__Task instructions__: I would like the number of lines in the data that contain the word "Sets". Please give that number alone.

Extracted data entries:
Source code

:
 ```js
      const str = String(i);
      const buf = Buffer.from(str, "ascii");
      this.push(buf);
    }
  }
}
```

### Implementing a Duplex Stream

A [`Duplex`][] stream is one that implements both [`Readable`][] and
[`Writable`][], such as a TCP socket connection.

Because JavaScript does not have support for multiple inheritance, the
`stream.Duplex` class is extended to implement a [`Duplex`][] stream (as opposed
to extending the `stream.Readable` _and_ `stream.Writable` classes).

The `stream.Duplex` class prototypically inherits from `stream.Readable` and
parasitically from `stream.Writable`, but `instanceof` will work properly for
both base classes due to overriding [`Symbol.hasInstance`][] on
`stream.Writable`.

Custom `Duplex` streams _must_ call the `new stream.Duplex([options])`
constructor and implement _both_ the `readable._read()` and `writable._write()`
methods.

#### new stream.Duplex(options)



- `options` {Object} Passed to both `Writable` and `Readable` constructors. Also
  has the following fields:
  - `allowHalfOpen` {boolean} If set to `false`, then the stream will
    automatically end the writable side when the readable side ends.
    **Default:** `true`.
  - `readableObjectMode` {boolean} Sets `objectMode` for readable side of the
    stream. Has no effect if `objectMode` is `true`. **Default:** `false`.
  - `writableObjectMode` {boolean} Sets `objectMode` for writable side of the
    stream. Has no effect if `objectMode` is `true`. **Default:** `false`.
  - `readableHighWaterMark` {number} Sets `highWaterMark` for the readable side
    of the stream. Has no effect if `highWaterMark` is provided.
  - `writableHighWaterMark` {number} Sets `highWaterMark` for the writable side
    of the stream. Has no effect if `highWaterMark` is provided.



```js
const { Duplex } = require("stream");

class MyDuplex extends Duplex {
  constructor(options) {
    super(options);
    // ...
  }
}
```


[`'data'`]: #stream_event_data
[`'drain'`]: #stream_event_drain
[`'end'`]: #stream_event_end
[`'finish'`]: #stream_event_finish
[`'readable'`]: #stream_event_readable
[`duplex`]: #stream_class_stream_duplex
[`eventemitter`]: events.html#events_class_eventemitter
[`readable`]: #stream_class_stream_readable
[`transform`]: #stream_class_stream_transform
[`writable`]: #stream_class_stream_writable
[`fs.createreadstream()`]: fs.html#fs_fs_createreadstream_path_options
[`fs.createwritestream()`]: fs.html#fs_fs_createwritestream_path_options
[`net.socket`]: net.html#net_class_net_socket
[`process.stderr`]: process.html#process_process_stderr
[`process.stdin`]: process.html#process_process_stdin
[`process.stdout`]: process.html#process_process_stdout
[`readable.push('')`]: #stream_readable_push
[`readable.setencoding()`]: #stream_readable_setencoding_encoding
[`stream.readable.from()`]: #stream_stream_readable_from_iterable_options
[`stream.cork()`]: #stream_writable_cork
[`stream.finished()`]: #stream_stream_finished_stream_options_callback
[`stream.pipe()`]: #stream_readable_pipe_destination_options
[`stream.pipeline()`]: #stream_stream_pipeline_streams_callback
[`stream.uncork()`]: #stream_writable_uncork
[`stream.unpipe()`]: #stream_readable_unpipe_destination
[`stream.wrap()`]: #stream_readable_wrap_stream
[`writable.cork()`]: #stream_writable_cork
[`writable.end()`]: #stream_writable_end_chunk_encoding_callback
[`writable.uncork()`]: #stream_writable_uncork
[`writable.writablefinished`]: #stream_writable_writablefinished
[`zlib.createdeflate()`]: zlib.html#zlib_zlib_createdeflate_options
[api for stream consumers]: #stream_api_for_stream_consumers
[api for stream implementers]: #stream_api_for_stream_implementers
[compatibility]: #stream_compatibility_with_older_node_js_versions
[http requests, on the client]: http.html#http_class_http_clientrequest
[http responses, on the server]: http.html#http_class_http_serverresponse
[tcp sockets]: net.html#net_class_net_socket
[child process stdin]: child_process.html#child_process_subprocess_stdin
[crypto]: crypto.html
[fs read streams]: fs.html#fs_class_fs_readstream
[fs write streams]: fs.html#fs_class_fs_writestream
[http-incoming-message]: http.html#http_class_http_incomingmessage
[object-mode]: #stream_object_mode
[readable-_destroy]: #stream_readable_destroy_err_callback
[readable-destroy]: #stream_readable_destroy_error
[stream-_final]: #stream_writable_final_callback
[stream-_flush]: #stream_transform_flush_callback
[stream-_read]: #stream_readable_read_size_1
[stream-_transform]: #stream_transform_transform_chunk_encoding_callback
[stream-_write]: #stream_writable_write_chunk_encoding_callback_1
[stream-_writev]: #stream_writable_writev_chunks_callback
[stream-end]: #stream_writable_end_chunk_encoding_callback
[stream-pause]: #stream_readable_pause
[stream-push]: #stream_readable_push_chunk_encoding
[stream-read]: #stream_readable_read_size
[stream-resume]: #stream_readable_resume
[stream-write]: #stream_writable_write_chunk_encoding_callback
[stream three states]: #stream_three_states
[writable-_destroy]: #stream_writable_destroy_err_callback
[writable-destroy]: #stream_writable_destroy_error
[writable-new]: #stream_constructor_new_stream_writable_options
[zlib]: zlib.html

__Response__: 4